== TASK STATEMENT ==
Apart from the images, reproduce all of the data word for word.

== PROVIDED MATERIAL ==
:::::

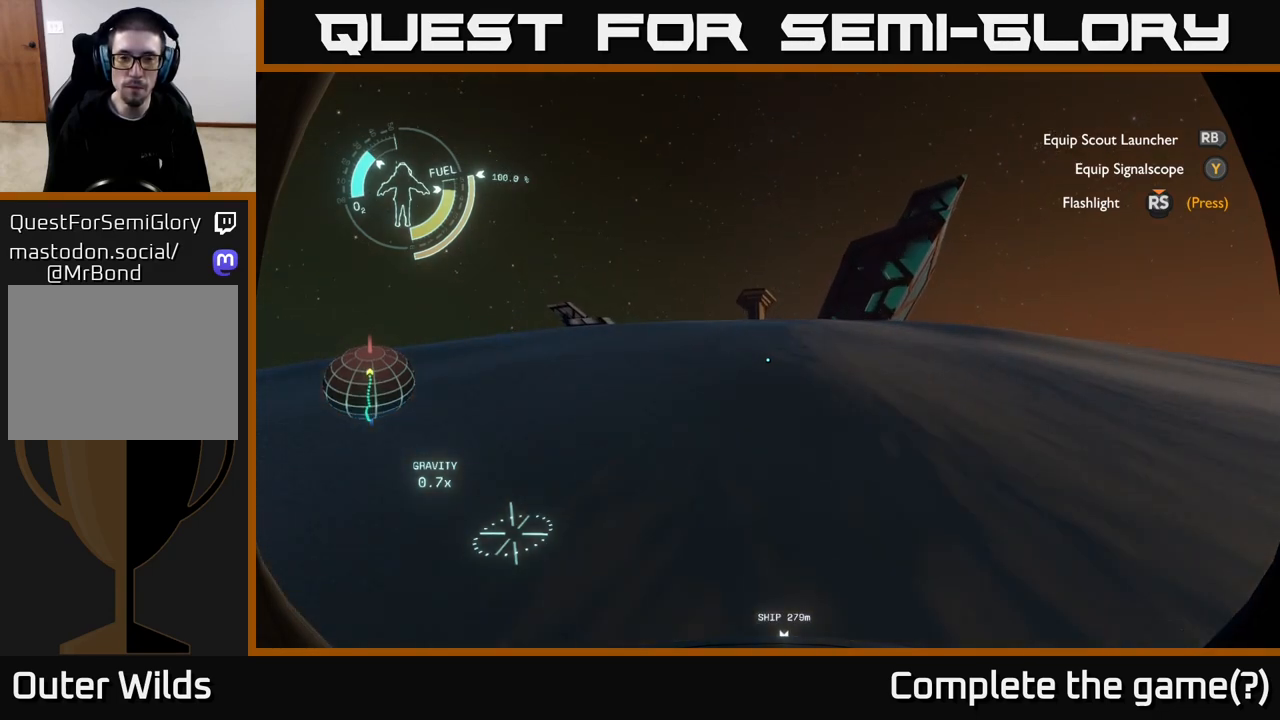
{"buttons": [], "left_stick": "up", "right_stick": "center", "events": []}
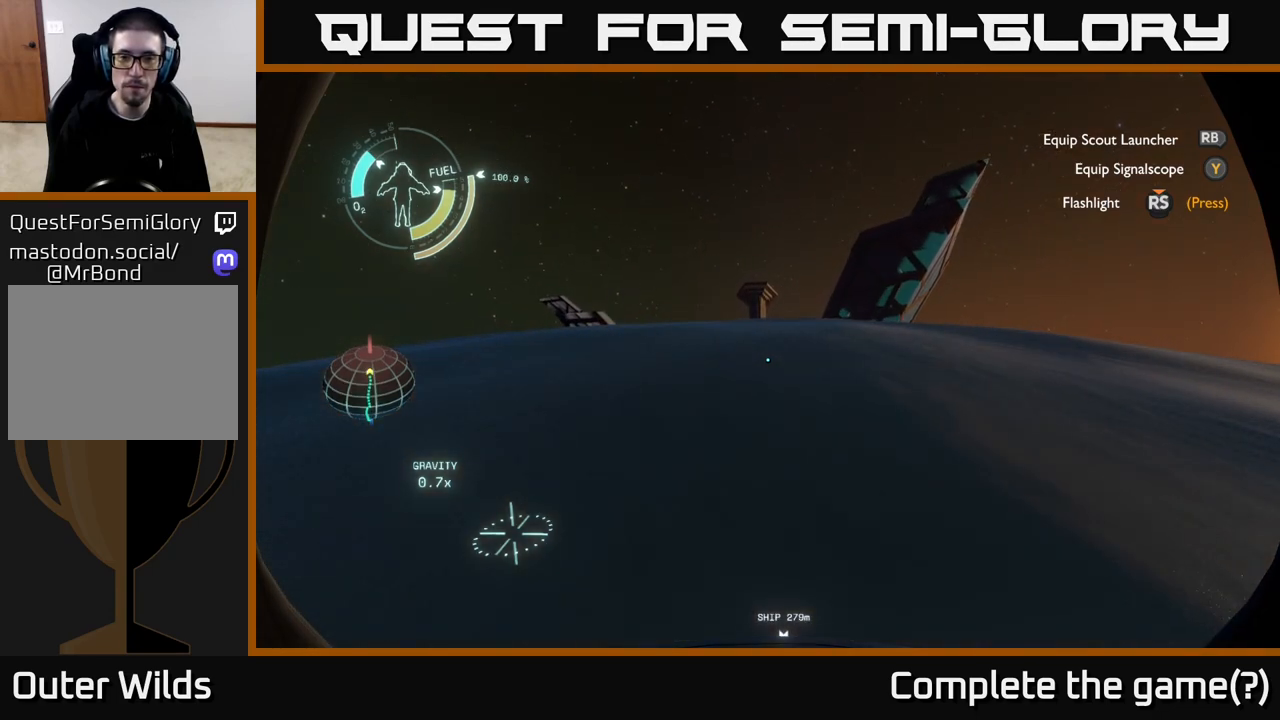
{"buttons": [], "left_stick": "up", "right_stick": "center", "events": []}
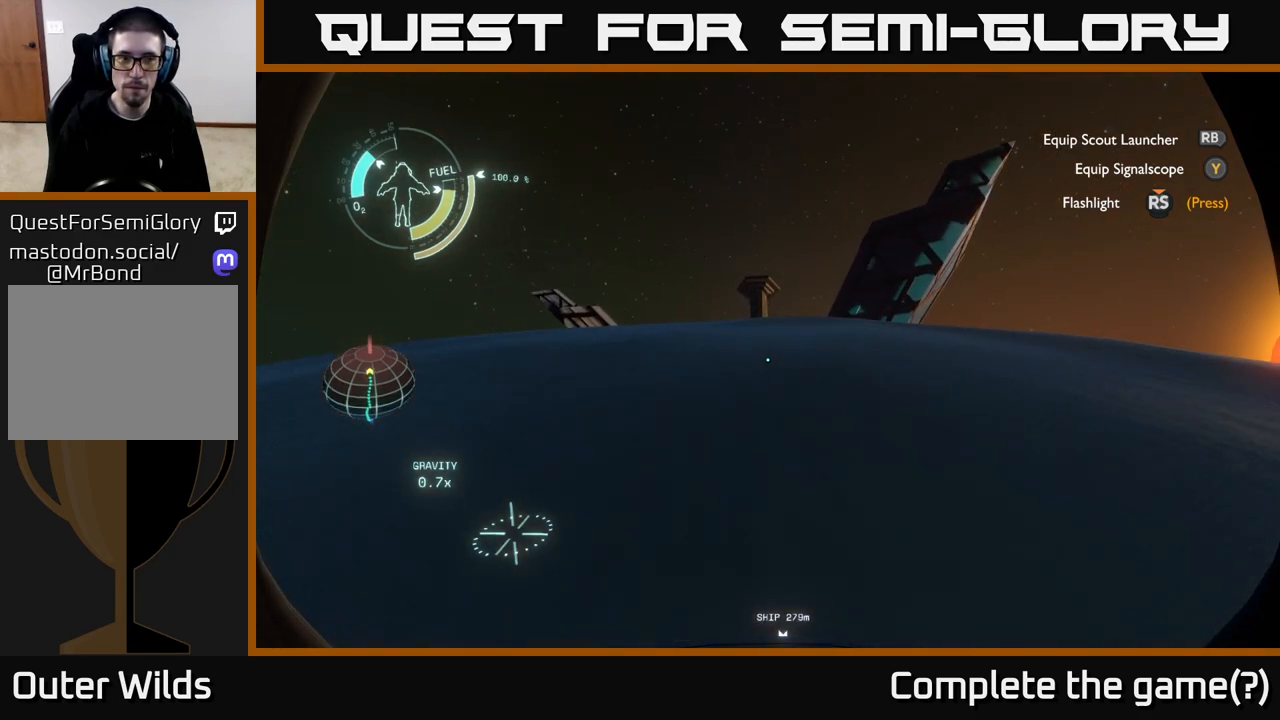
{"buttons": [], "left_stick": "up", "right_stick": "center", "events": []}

:::::

== ANSWER AREA ==
{"buttons": [], "left_stick": "up", "right_stick": "center", "events": []}
{"buttons": [], "left_stick": "up", "right_stick": "center", "events": []}
{"buttons": [], "left_stick": "up", "right_stick": "center", "events": []}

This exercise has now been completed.